WRITTEN TASK: Restate, word for word and with no pictures, the stretch of lines in the data below that begins at the line with "young adults: a scoping review." and ends at the line with "CYPRESSWOOD", inclusive.
------ RECORDED INFORMATION ------
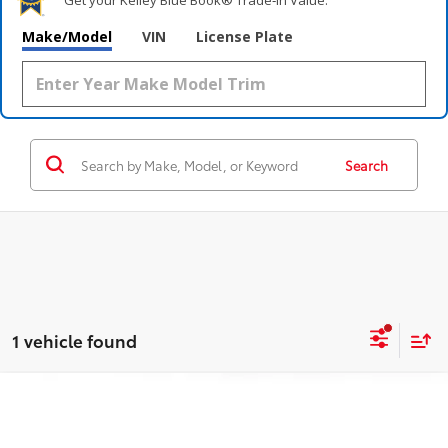
Make/Model
VIN
License Plate
Search
1 vehicle found
Compare Vehicle
$28,995
2025
Toyota Corolla
XSE
OUR PRICE:
Price Drop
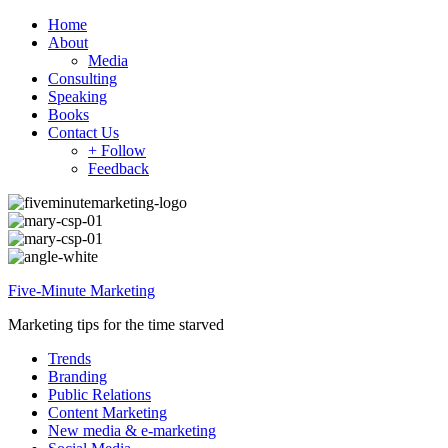
Home
About
Media
Consulting
Speaking
Books
Contact Us
+ Follow
Feedback
Five-Minute Marketing
Marketing tips for the time starved
Trends
Branding
Public Relations
Content Marketing
New media & e-marketing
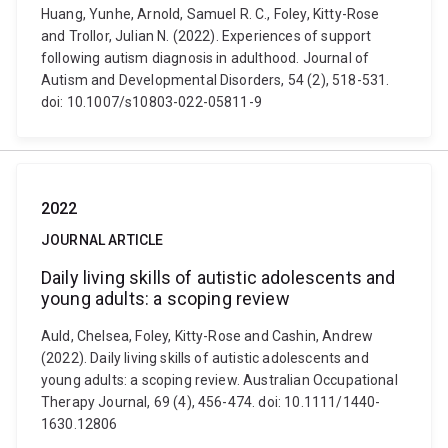
Huang, Yunhe, Arnold, Samuel R. C., Foley, Kitty-Rose
and Trollor, Julian N. (2022). Experiences of support
following autism diagnosis in adulthood. Journal of
Autism and Developmental Disorders, 54 (2), 518-531.
doi: 10.1007/s10803-022-05811-9
2022
JOURNAL ARTICLE
Daily living skills of autistic adolescents and
young adults: a scoping review
Auld, Chelsea, Foley, Kitty-Rose and Cashin, Andrew
(2022). Daily living skills of autistic adolescents and
young adults: a scoping review. Australian Occupational
Therapy Journal, 69 (4), 456-474. doi: 10.1111/1440-
1630.12806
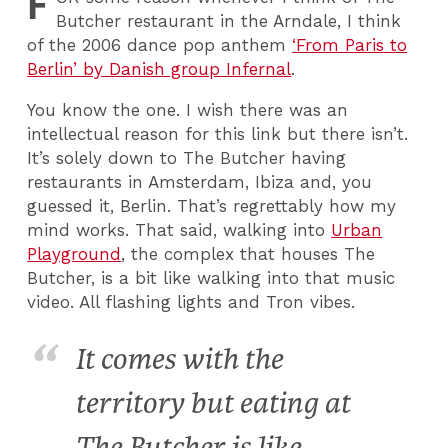
F
Butcher restaurant in the Arndale, I think
of the 2006 dance pop anthem
‘From Paris to
Berlin’ by Danish group Infernal
.
You know the one. I wish there was an
intellectual reason for this link but there isn’t.
It’s solely down to The Butcher having
restaurants in Amsterdam, Ibiza and, you
guessed it, Berlin. That’s regrettably how my
mind works. That said, walking into
Urban
Playground
, the complex that houses The
Butcher, is a bit like walking into that music
video. All flashing lights and Tron vibes.
It comes with the
territory but eating at
The Butcher is like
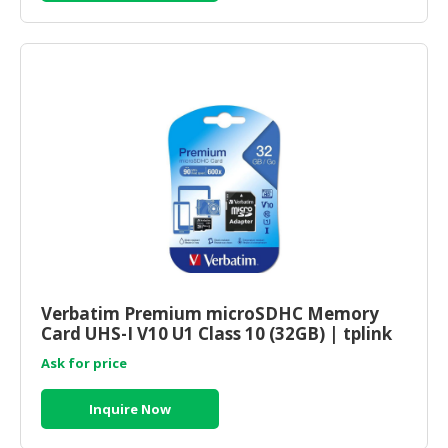
Verbatim Premium microSDHC Memory
Card UHS-I V10 U1 Class 10 (32GB) | tplink
shop online
Ask for price
Inquire Now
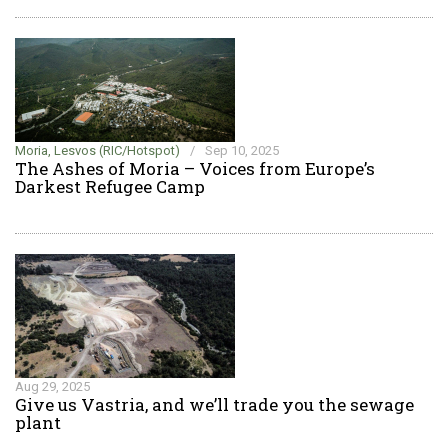
Moria, Lesvos (RIC/Hotspot)
/
Sep 10, 2025
The Ashes of Moria – Voices from Europe’s
Darkest Refugee Camp
Aug 29, 2025
Give us Vastria, and we’ll trade you the sewage
plant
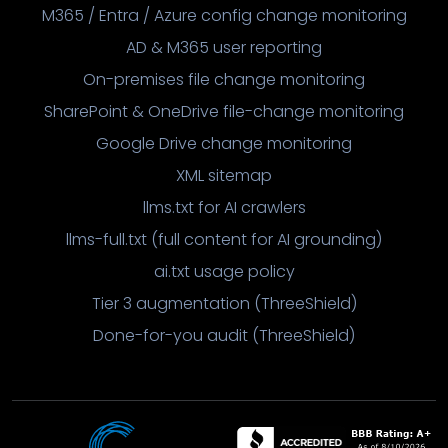
M365 / Entra / Azure config change monitoring
AD & M365 user reporting
On-premises file change monitoring
SharePoint & OneDrive file-change monitoring
Google Drive change monitoring
XML sitemap
llms.txt for AI crawlers
llms-full.txt (full content for AI grounding)
ai.txt usage policy
Tier 3 augmentation (ThreeShield)
Done-for-you audit (ThreeShield)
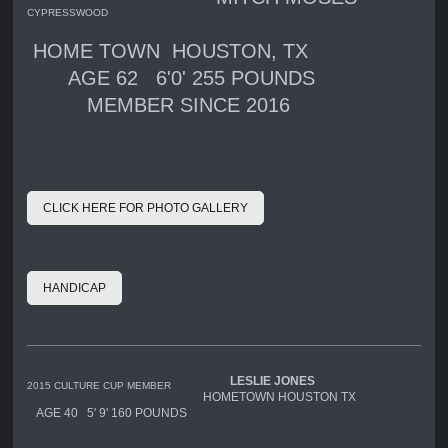
CYPRESSWOOD
HOME TOWN HOUSTON, TX
AGE 62 6'0' 255 POUNDS
MEMBER SINCE 2016
CLICK HERE FOR PHOTO GALLERY
HANDICAP
LESLIE JONES
2015 CULTURE CUP MEMBER
HOMETOWN HOUSTON TX
AGE 40 5' 9' 160 POUNDS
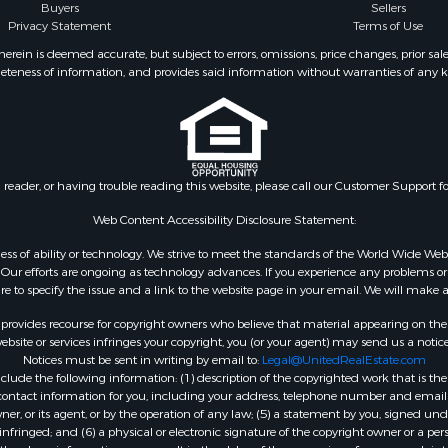
Buyers
Sellers
Privacy Statement
Terms of Use
ein is deemed accurate, but subject to errors, omissions, price changes, prior sal
eteness of information, and provides said information without warranties of any kind
n reader, or having trouble reading this website, please call our Customer Support f
Web Content Accessibility Disclosure Statement:
gardless of ability or technology. We strive to meet the standards of the World Wide
ur efforts are ongoing as technology advances. If you experience any problems or dif
ure to specify the issue and a link to the website page in your email. We will make a
rovides recourse for copyright owners who believe that material appearing on the Int
site or services infringes your copyright, you (or your agent) may send us a notice
Notices must be sent in writing by email to:
Legal@UnitedRealEstate.com
ude the following information: (1) description of the copyrighted work that is the 
) contact information for you, including your address, telephone number and email 
, or its agent, or by the operation of any law; (5) a statement by you, signed under
nfringed; and (6) a physical or electronic signature of the copyright owner or a pers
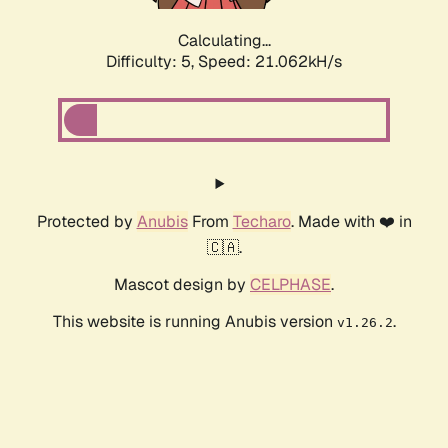
Calculating...
Difficulty: 5,
Speed: 21.062kH/s
Protected by
Anubis
From
Techaro
. Made with ❤️ in
🇨🇦.
Mascot design by
CELPHASE
.
This website is running Anubis version
.
v1.26.2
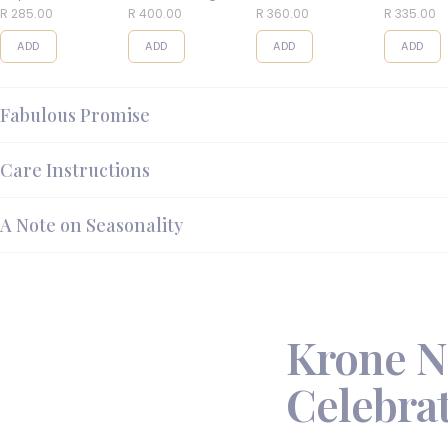
Balls
R 285.00
R 400.00
R 360.00
R 335.00
ADD
ADD
ADD
ADD
Fabulous Promise
Care Instructions
A Note on Seasonality
Krone N
Celebrat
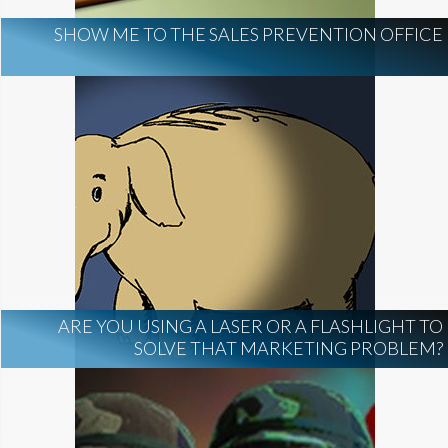
SHOW ME TO THE SALES PREVENTION OFFICE
ARE YOU USING A LASER OR A FLASHLIGHT TO
SOLVE THAT MARKETING PROBLEM?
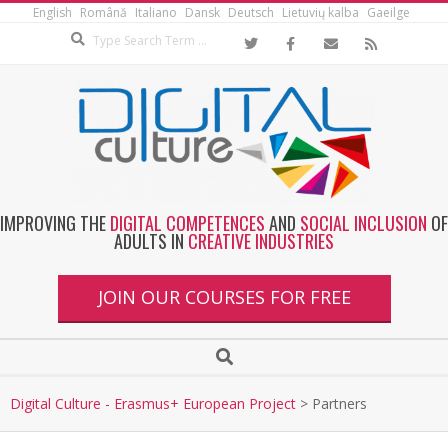
English
Română
Italiano
Dansk
Deutsch
Lietuvių kalba
Gaeilge
IMPROVING THE
DIGITAL COMPETENCES
AND
SOCIAL INCLUSION
OF
ADULTS IN
CREATIVE INDUSTRIES
JOIN OUR COURSES FOR FREE
Digital Culture - Erasmus+ European Project
>
Partners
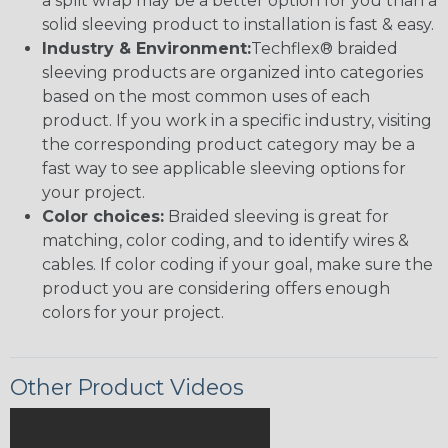
a split wrap may be a better option for you than a
solid sleeving product to installation is fast & easy.
Industry & Environment:
Techflex® braided
sleeving products are organized into categories
based on the most common uses of each
product. If you work in a specific industry, visiting
the corresponding product category may be a
fast way to see applicable sleeving options for
your project.
Color choices:
Braided sleeving is great for
matching, color coding, and to identify wires &
cables. If color coding if your goal, make sure the
product you are considering offers enough
colors for your project.
Other Product Videos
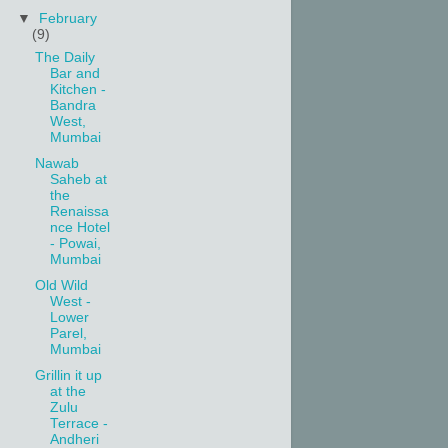
▼
February
(9)
The Daily
Bar and
Kitchen -
Bandra
West,
Mumbai
Nawab
Saheb at
the
Renaissa
nce Hotel
- Powai,
Mumbai
Old Wild
West -
Lower
Parel,
Mumbai
Grillin it up
at the
Zulu
Terrace -
Andheri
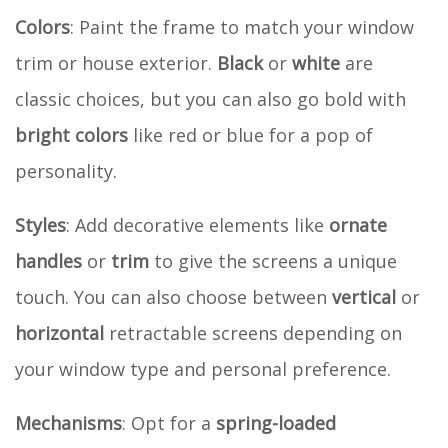
Colors
: Paint the frame to match your window
trim or house exterior.
Black
or
white
are
classic choices, but you can also go bold with
bright colors
like red or blue for a pop of
personality.
Styles
: Add decorative elements like
ornate
handles
or
trim
to give the screens a unique
touch. You can also choose between
vertical
or
horizontal
retractable screens depending on
your window type and personal preference.
Mechanisms
: Opt for a
spring-loaded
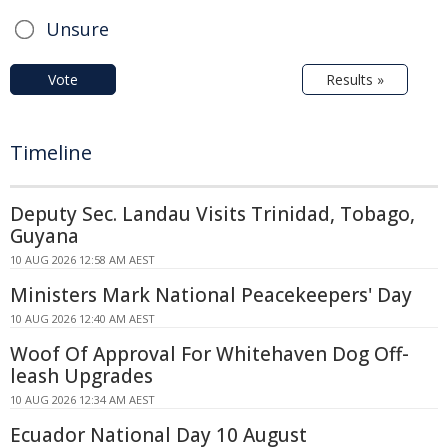
Unsure
Vote
Results »
Timeline
Deputy Sec. Landau Visits Trinidad, Tobago,
Guyana
10 AUG 2026 12:58 AM AEST
Ministers Mark National Peacekeepers' Day
10 AUG 2026 12:40 AM AEST
Woof Of Approval For Whitehaven Dog Off-
leash Upgrades
10 AUG 2026 12:34 AM AEST
Ecuador National Day 10 August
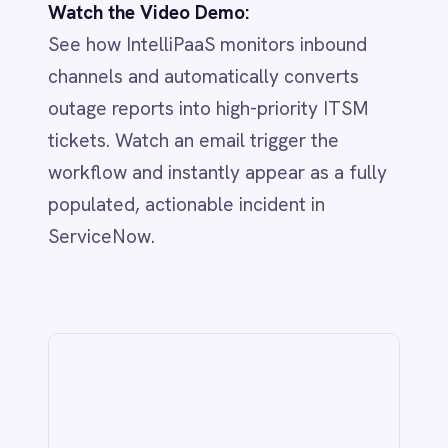
IntelliPaaS
IN
IntelliPaaS Team
Integration and automation insights
from the IntelliPaaS team.
Related
IT & ITSM
AI-Driven ITSM: Streamlining BMC
Helix & Jira Integration with
IntelliPaaS
Jun 1, 2026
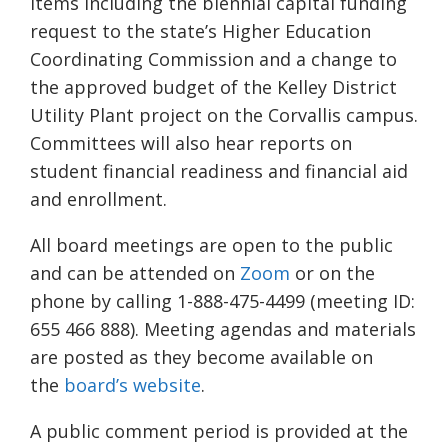
items including the biennial capital funding
request to the state’s Higher Education
Coordinating Commission and a change to
the approved budget of the Kelley District
Utility Plant project on the Corvallis campus.
Committees will also hear reports on
student financial readiness and financial aid
and enrollment.
All board meetings are open to the public
and can be attended on
Zoom
or on the
phone by calling 1-888-475-4499 (meeting ID:
655 466 888). Meeting agendas and materials
are posted as they become available on
the
board’s website
.
A public comment period is provided at the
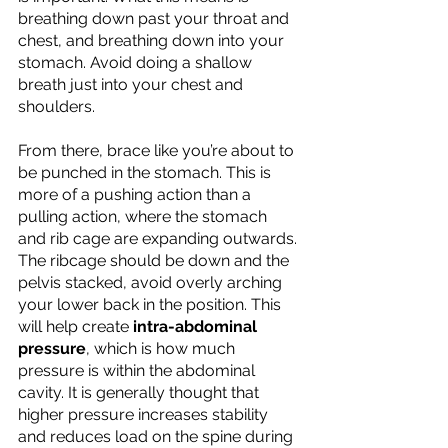
breathing down past your throat and 
chest, and breathing down into your 
stomach. Avoid doing a shallow 
breath just into your chest and 
shoulders. 
From there, brace like you’re about to 
be punched in the stomach. This is 
more of a pushing action than a 
pulling action, where the stomach 
and rib cage are expanding outwards. 
The ribcage should be down and the 
pelvis stacked, avoid overly arching 
your lower back in the position. This 
will help create 
intra-abdominal 
pressure
, which is how much 
pressure is within the abdominal 
cavity. It is generally thought that 
higher pressure increases stability 
and reduces load on the spine during 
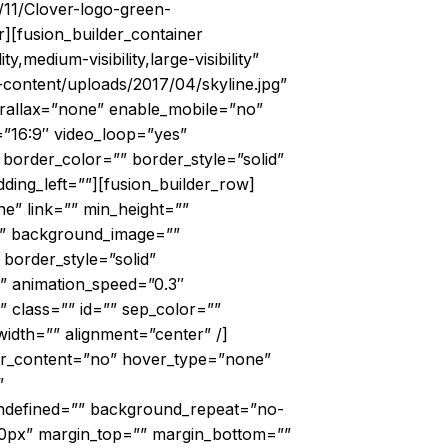
/11/Clover-logo-green-
r][fusion_builder_container
edium-visibility,large-visibility”
ontent/uploads/2017/04/skyline.jpg”
rallax=”none” enable_mobile=”no”
=”16:9″ video_loop=”yes”
border_color=”” border_style=”solid”
ing_left=””][fusion_builder_row]
e” link=”” min_height=””
r=”” background_image=””
border_style=”solid”
t” animation_speed=”0.3″
” class=”” id=”” sep_color=””
idth=”” alignment=”center” /]
ter_content=”no” hover_type=”none”
”
undefined=”” background_repeat=”no-
20px” margin_top=”” margin_bottom=””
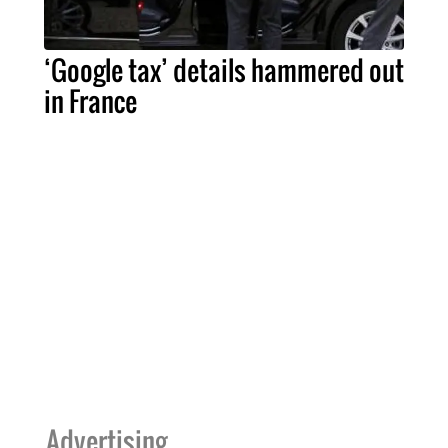
‘Google tax’ details hammered out
in France
Advertising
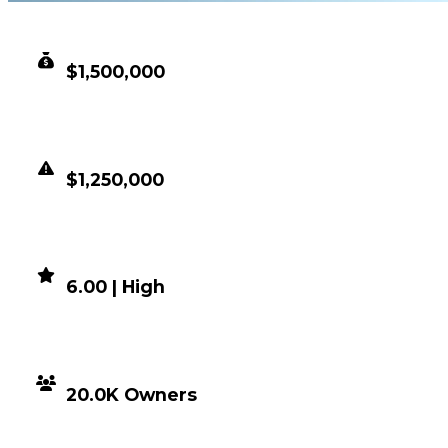
CLEAN VALUE
$1,500,000
DUPED VALUE
$1,250,000
DEMAND
6.00 | High
DISTRIBUTION
20.0K Owners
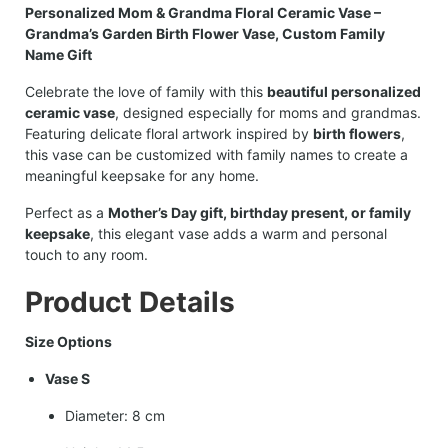
Personalized Mom & Grandma Floral Ceramic Vase –
Grandma’s Garden Birth Flower Vase, Custom Family
Name Gift
Celebrate the love of family with this
beautiful personalized
ceramic vase
, designed especially for moms and grandmas.
Featuring delicate floral artwork inspired by
birth flowers
,
this vase can be customized with family names to create a
meaningful keepsake for any home.
Perfect as a
Mother’s Day gift, birthday present, or family
keepsake
, this elegant vase adds a warm and personal
touch to any room.
Product Details
Size Options
Vase S
Diameter: 8 cm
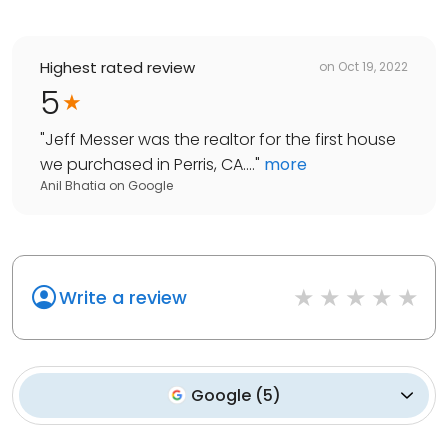
Highest rated review
on
Oct 19, 2022
5
"
Jeff Messer was the realtor for the first house
we purchased in Perris, CA....
"
more
Anil Bhatia
on
Google
Write a review
Google
(
5
)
------
WRITTEN SOLUTION:
young adults: a scoping review. Australian Occupational
Therapy Journal, 69 (4), 456-474. doi: 10.1111/1440-
1630.12806
F
Butcher restaurant in the Arndale, I think
of the 2006 dance pop anthem
‘From Paris to
Berlin’ by Danish group Infernal
.
You know the one. I wish there was an
intellectual reason for this link but there isn’t.
It’s solely down to The Butcher having
restaurants in Amsterdam, Ibiza and, you
guessed it, Berlin. That’s regrettably how my
mind works. That said, walking into
Urban
Playground
, the complex that houses The
Butcher, is a bit like walking into that music
video. All flashing lights and Tron vibes.
It comes with the
territory but eating at
The Butcher is like
Verbatim Premium microSDHC Memory
Card UHS-I V10 U1 Class 10 (32GB) | tplink
shop online
Ask for price
Inquire Now
Moria, Lesvos (RIC/Hotspot)
/
Sep 10, 2025
The Ashes of Moria – Voices from Europe’s
Darkest Refugee Camp
Aug 29, 2025
Give us Vastria, and we’ll trade you the sewage
plant
M365 / Entra / Azure config change monitoring
AD & M365 user reporting
On-premises file change monitoring
SharePoint & OneDrive file-change monitoring
Google Drive change monitoring
XML sitemap
llms.txt for AI crawlers
llms-full.txt (full content for AI grounding)
ai.txt usage policy
Tier 3 augmentation (ThreeShield)
Done-for-you audit (ThreeShield)
CYPRESSWOOD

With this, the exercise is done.